The Four Seasons is his best known series.

  • Spring” is composed mainly of flowers, the skin of the face and lips are rose petals and buds, the hair is a colourful bouquet, the eyes are belladonna berries. A daisy necklace adorns the neck, while the body is covered in a vast jungle of leaves of different shapes.
  • Summer” is made up from fruits and vegetables. Cherries adorn the border of her hair and also make up her upper lip; the cheek is made of a peach, the nose of a cucumber, the ear is an aubergine and her eyebrow is a piece of wheat. Her dress is made of straw and an artichoke decorates her chest.
  • Autumn” is represented by fruit and vegetables bursting from a partially destroyed barrel. His face is made of apples and pears, his chin is a pomegranate, the ear is a mushroom with a fig-shaped earring. The lips and mouth are made of chestnuts, bunches of grapes depict his hair, and his hat is a pumpkin.
  • Winter” is an old man whose skin has wrinkles and abrasions represented by a gnarled tree trunk, his thin beard is composed of small roots and the mouth is two mushrooms. His hair is a tangle of branches and his bare figure is enlivened only by the lemon and orange, hanging from the chest.

The Four Elements is a series of four oil paintings created in 1566, for Maximillian III, Holy Roman Emperor. The paintings depict human faces in profile made up from different animals and objects. The series attempts to express the creation of harmony from chaos by the careful arrangement of the wild animals to form portraits whilst also praising Maximilian by suggesting that he is a ruler who controls even the four primal elements.

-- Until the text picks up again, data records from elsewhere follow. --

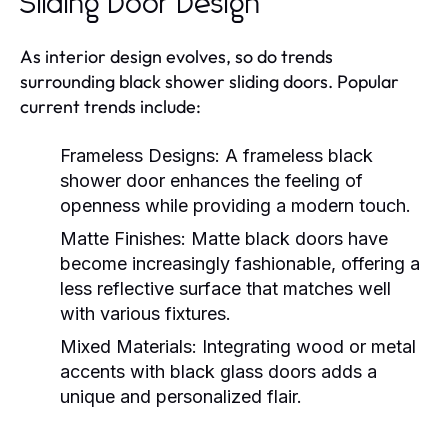
Sliding Door Design
As interior design evolves, so do trends
surrounding black shower sliding doors. Popular
current trends include:
Frameless Designs:
A frameless black
shower door enhances the feeling of
openness while providing a modern touch.
Matte Finishes:
Matte black doors have
become increasingly fashionable, offering a
less reflective surface that matches well
with various fixtures.
Mixed Materials:
Integrating wood or metal
accents with black glass doors adds a
unique and personalized flair.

  • Water” features a chaotic mess of sea creatures to create a woman’s face. Her breast plate is a crab, turtle and lobster along with an octopus on her shoulder. The animals that make up her head are obscure but a clear crown is formed by the spines on the back of a fish and long pieces of coral. A pearl necklace lies across her neck framing her face and completing the pattern of order from confusion. She also wears a pearl earring.
  • Fire” is formed flint and steel for the nose and ear, burning wood creates a crown of glowing hair and guns create the main part of the body. The torso is decorated by The Order of the Golden Fleece and the double headed eagle, a symbol of the Holy Roman Empire. The two large cannons refer to the strength of the Habsburg armies in their ongoing war with the Turks.
  • Air” displays a cornucopia of small birds which create a slender male face. The body is formed by a peacock; the goatee is a tail of a pheasant, and a duck forms the eyelids. The eagle and peacock are symbols of the Habsburg dynasty.
  • Earth” is formed by skilfully blended land animals curving together to create a strong, thick face. Antlered creatures surround the head like a crown. An elephant creates the cheek and ear while a wolf eating a mouse forms the eyelid and pupil. A full cow represents the neck and, the lion and the fleece are references to the Habsburg dynasty.
The Librarian
The Librarian

THE LIBRARIAN (1566)

“The Librarian” is thought to be a portrait of Wolfgang Lazius, a humanist and historian who served Holy Roman Emperors of the House of Habsburg. It is one his early works from a series of portraits depicting members of the Emperor’s entourage, also in the series is “The Jurist” and “the chef”. Arcimboldo used objects that signified the book culture at that time. Animal tails, which became the beard of the portrait, were used as dusters.

Not only did Arcimboldo use fruits, vegetables, plants, and animals as objects for the compilations in his paintings, he also used inanimate objects such as books and papers. The Librarian is one such painting. In this painting, Arcimboldo’s subject is obvious: a lover of books made up out of books. This is an example of the painter’s ability to be less literal. Whereas in other paintings, he shaped singular pieces of fruit or meat into the eyes, nose, or curve of the chin, in this painting, the pile of books only resembles a person, and upon closer inspection, the features become less clear. This is an example of Arcimboldo’s great talent of disguising his objects into the form of a person, or as in this case, disguising his person into the form of his objects.